Practice your identities. Don't stop because you have an answer. Play with it. Convert it into something else. See if your answer actually matches the answer in the back of the book. Try to recognize things like double angle formulas.
Practice your identities. Don't stop because you have an answer. Play with it. Convert it into something else. See if your answer actually matches the answer in the back of the book. Try to recognize things like double angle formulas.
I played with my original answer substituting the correct trigonometric hyperbolic identities and ended up with y' = 2/[sinh^2(x/2)]. However, I don't know how to simplify further to reach the textbook answer of csch(x). Can someone take it from here to find the textbook answer csch(x)?
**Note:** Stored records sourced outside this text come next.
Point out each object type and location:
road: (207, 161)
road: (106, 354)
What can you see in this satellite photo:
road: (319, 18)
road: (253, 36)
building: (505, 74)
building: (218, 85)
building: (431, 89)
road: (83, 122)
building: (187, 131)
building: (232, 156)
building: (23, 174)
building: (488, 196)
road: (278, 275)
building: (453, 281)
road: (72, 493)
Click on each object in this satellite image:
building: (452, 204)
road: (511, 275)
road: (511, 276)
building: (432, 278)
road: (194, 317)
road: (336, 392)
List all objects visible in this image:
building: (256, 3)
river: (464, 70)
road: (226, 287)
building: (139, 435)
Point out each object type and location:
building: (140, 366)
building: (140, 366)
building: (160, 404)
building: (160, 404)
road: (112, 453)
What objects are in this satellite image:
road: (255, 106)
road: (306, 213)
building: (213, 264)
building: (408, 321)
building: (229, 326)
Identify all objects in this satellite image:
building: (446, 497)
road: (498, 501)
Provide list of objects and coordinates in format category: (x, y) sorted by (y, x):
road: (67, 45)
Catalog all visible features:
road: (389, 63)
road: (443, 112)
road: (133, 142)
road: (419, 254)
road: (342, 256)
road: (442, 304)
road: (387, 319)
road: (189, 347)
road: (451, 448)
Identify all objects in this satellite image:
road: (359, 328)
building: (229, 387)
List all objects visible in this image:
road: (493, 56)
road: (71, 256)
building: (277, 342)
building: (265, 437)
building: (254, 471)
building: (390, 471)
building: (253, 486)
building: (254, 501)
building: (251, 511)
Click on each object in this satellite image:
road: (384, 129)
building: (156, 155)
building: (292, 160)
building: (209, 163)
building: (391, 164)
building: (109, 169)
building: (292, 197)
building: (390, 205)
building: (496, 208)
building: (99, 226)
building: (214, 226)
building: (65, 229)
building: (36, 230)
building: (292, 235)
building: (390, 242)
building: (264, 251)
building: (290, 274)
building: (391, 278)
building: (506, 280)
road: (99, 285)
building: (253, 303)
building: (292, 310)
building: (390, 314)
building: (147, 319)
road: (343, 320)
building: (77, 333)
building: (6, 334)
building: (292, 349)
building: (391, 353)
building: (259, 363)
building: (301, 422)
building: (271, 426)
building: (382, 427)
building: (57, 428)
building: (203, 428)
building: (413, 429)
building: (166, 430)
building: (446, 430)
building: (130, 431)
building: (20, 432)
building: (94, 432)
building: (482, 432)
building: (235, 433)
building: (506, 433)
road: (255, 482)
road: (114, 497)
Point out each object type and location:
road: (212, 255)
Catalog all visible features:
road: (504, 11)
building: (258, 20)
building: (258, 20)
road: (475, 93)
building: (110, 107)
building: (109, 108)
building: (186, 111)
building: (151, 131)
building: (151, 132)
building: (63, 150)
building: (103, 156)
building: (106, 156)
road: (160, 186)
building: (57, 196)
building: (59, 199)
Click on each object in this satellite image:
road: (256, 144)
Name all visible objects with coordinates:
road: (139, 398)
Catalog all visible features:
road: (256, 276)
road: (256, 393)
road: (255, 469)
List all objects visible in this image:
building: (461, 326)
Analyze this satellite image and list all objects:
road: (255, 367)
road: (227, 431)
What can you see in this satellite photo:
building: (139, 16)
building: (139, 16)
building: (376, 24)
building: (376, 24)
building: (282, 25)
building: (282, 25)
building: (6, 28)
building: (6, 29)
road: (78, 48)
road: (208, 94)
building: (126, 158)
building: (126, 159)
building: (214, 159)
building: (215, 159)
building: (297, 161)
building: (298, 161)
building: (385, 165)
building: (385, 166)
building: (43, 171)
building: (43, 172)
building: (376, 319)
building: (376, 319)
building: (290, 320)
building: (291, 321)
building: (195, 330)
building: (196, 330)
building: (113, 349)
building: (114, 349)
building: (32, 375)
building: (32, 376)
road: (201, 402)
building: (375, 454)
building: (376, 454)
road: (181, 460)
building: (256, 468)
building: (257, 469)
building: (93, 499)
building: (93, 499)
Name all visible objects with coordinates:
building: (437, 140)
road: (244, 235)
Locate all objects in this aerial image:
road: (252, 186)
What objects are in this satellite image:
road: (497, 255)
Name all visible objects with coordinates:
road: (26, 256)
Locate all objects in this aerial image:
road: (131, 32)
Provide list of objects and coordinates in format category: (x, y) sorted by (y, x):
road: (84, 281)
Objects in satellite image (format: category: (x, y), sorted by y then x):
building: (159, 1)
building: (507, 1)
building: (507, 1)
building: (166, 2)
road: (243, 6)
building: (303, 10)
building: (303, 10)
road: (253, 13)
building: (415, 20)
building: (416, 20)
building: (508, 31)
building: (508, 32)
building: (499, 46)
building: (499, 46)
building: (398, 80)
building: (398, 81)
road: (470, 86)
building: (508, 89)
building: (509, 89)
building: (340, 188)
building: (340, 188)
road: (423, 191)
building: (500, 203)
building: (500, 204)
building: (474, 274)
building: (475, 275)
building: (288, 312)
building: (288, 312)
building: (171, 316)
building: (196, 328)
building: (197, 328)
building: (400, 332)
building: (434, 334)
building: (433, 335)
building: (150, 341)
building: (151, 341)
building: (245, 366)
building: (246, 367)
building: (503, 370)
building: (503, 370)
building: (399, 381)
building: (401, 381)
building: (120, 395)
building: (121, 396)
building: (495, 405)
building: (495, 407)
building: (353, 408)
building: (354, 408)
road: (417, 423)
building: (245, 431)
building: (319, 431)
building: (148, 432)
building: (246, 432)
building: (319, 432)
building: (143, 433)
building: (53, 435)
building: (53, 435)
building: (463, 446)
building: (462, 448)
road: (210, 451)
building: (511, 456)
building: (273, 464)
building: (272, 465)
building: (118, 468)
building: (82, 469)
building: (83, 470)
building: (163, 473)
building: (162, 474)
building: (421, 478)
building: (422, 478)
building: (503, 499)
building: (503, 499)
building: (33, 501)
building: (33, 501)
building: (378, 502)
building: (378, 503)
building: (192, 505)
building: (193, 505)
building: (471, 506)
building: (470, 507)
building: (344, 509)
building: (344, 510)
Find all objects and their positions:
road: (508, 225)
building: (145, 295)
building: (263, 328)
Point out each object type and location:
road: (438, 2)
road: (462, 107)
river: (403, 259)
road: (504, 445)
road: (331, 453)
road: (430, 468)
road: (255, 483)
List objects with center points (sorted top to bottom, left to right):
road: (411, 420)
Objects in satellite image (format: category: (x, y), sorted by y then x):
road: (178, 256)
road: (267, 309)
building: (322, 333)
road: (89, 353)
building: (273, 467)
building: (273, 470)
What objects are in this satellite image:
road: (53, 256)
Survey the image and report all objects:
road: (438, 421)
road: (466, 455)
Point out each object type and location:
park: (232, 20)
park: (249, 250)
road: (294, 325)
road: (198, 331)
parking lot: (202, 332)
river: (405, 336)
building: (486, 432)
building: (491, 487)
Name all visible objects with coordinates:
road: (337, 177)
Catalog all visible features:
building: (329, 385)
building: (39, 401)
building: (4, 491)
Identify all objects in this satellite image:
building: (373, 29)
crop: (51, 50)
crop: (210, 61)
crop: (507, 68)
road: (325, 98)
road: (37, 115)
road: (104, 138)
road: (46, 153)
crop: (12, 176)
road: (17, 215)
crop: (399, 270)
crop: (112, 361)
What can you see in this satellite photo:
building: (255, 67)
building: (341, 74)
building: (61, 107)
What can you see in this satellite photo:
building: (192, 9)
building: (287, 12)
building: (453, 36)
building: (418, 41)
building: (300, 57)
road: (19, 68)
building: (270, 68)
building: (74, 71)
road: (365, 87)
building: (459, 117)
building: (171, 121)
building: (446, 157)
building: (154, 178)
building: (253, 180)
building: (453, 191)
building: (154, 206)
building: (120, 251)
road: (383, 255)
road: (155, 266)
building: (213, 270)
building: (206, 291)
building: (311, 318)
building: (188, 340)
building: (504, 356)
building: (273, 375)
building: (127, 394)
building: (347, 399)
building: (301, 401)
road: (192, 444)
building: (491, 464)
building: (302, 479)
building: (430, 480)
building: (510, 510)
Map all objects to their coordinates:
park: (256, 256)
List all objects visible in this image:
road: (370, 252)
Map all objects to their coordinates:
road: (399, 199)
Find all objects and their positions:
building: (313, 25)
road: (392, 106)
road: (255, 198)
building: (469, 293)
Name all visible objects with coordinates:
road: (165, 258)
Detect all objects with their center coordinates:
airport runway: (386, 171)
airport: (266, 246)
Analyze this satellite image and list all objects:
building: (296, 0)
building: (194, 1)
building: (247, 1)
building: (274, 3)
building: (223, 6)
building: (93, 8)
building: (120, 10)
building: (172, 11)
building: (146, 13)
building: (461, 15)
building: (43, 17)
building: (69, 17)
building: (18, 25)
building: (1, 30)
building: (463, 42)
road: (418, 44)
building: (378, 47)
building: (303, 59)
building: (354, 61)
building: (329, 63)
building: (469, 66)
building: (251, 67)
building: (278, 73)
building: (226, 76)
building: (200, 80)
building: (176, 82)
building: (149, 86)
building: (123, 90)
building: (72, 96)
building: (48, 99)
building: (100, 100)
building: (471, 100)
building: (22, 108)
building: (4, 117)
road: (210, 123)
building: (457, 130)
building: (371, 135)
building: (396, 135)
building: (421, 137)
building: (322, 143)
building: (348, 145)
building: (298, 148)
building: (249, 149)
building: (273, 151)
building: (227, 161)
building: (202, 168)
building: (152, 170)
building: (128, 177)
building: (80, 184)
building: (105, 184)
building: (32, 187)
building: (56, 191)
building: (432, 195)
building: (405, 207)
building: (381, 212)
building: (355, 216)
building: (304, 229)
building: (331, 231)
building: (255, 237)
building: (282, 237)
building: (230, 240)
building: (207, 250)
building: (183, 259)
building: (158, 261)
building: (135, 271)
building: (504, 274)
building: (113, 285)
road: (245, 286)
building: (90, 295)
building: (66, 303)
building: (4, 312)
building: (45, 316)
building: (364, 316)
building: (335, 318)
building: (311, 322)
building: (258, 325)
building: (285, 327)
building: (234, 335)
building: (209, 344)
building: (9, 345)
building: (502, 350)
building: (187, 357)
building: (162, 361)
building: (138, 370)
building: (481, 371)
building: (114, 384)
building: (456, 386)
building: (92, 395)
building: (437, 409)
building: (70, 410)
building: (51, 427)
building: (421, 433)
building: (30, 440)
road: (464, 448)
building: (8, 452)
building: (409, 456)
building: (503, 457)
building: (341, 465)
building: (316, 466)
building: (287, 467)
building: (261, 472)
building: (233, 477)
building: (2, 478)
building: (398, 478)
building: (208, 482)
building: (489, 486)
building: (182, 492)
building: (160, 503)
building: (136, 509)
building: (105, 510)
$\displaystyle \begin{align*} y' & = \dfrac{ \text{sech}^2\left( \frac{x}{2} \right) }{ 2 \tanh\left( \frac{x}{2} \right) } \\ & = \dfrac{ \left( \dfrac{ 1 }{ \cosh^2\left( \frac{x}{2} \right) } \right) }{ 2 \dfrac{ \sinh\left( \frac{x}{2} \right) }{ \cosh\left( \frac{x}{2} \right) } } \cdot \dfrac{\cosh^2\left( \frac{x}{2} \right) }{ \cosh^2\left( \frac{x}{2} \right) } \\ & = \dfrac{ 1 }{ 2\sinh\left( \frac{x}{2} \right)\cosh\left( \frac{x}{2} \right) } \\ & = \dfrac{1}{\sinh(x)} \\ & = \text{csch}(x) \end{align*}$